╔══
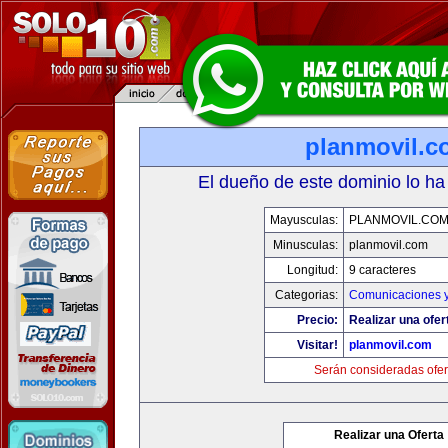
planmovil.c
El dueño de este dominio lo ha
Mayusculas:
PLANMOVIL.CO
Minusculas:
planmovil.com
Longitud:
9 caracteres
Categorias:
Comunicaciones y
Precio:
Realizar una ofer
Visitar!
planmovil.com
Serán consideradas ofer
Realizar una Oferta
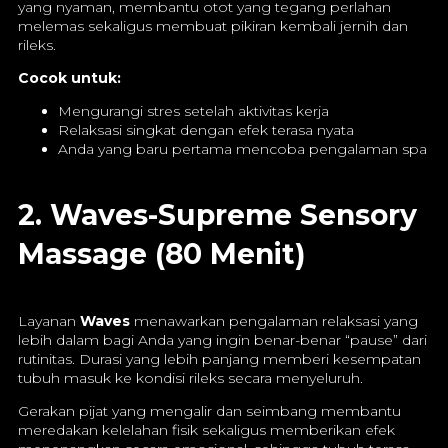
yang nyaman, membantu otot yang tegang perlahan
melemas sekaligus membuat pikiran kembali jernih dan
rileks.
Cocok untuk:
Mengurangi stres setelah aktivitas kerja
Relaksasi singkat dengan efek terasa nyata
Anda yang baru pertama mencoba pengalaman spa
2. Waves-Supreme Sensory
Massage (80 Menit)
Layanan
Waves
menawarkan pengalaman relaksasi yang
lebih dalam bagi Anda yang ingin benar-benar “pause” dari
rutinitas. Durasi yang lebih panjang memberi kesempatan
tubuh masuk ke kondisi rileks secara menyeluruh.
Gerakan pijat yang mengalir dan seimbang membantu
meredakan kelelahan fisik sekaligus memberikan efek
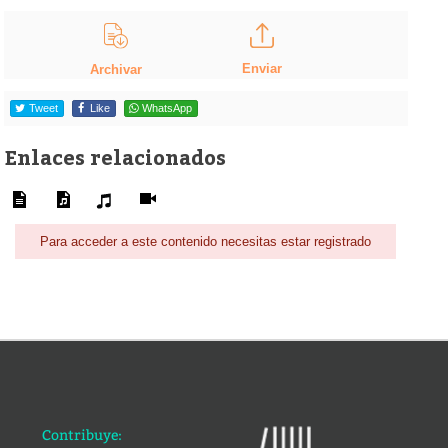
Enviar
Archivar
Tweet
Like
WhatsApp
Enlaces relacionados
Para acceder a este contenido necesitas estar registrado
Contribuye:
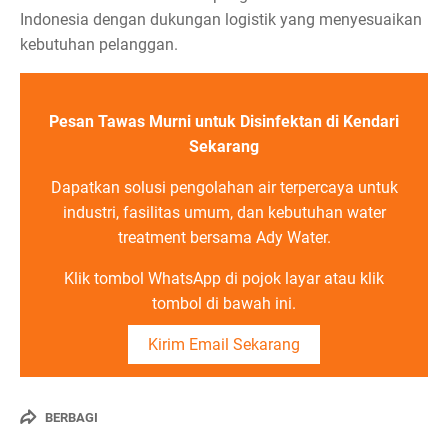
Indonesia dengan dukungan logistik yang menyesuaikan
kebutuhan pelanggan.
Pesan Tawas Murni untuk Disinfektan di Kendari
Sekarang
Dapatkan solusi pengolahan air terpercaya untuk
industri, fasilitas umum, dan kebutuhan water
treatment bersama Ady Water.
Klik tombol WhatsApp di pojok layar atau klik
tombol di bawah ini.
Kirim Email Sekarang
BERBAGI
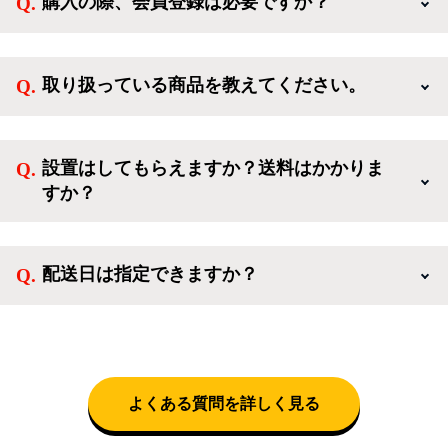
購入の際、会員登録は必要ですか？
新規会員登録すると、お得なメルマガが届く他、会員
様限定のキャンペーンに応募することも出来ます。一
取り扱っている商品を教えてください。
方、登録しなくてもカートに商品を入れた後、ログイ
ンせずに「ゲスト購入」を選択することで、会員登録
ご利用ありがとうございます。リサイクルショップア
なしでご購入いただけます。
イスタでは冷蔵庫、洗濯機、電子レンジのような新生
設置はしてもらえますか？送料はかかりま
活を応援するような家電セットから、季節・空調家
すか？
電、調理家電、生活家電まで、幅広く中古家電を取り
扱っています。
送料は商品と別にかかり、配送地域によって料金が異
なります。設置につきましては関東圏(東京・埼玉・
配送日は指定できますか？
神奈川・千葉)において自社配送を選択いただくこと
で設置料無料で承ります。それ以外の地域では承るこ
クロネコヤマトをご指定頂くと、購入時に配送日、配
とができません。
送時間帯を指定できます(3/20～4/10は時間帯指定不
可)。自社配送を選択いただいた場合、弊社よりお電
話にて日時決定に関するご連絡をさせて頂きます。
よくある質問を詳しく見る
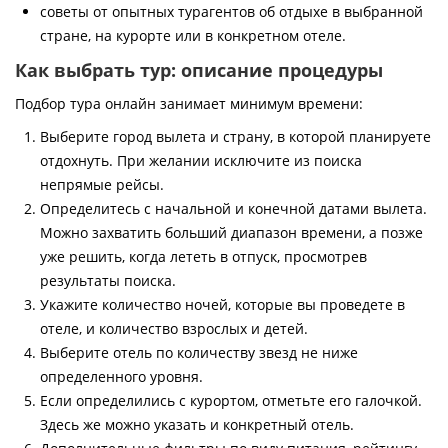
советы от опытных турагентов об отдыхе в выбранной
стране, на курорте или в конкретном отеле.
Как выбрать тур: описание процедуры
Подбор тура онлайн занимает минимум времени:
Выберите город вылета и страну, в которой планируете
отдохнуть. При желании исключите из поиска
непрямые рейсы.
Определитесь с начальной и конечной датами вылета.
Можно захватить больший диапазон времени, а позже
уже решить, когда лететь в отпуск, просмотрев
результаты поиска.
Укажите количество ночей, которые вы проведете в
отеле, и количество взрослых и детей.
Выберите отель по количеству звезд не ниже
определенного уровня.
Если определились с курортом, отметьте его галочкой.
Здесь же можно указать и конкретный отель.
╚══
╔══
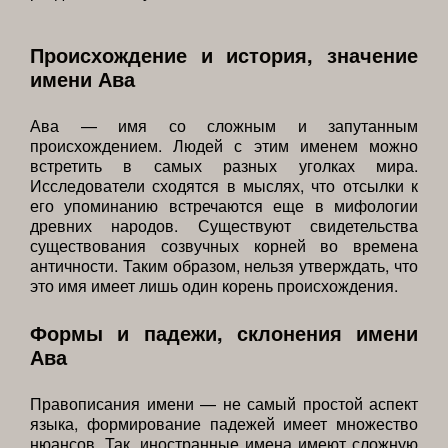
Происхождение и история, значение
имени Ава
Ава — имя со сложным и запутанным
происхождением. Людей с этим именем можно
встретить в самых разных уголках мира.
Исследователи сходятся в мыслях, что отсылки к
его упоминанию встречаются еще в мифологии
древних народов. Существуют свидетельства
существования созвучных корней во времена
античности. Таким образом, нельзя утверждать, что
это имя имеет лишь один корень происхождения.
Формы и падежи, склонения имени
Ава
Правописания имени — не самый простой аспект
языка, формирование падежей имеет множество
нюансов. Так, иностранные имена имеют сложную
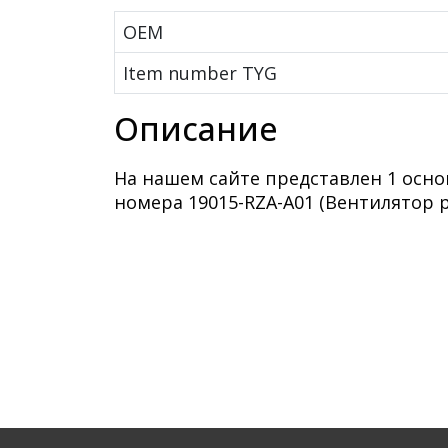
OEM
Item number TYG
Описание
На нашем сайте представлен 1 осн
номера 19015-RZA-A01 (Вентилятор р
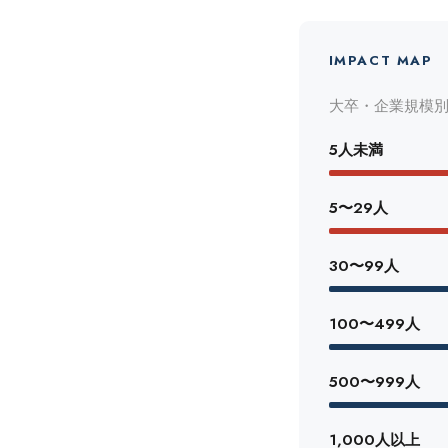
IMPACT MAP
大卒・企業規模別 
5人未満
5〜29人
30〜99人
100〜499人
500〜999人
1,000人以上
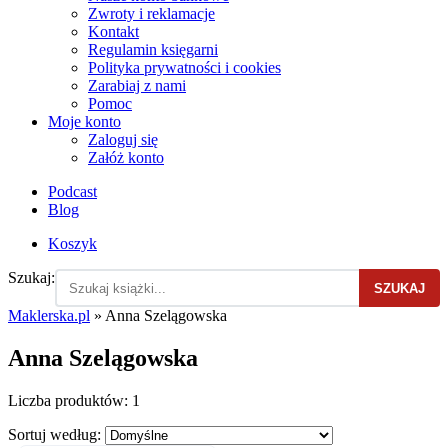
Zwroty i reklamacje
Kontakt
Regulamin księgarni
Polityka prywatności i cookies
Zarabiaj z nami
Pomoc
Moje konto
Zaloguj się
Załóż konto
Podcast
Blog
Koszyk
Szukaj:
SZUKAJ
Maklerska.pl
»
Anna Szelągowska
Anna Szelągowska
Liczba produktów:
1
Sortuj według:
╚══
- **The task**
Among the lines of the data, which ones contain the word "Realizar"? Show them.

- **Result for this task**
Realizar una ofer
Realizar una Oferta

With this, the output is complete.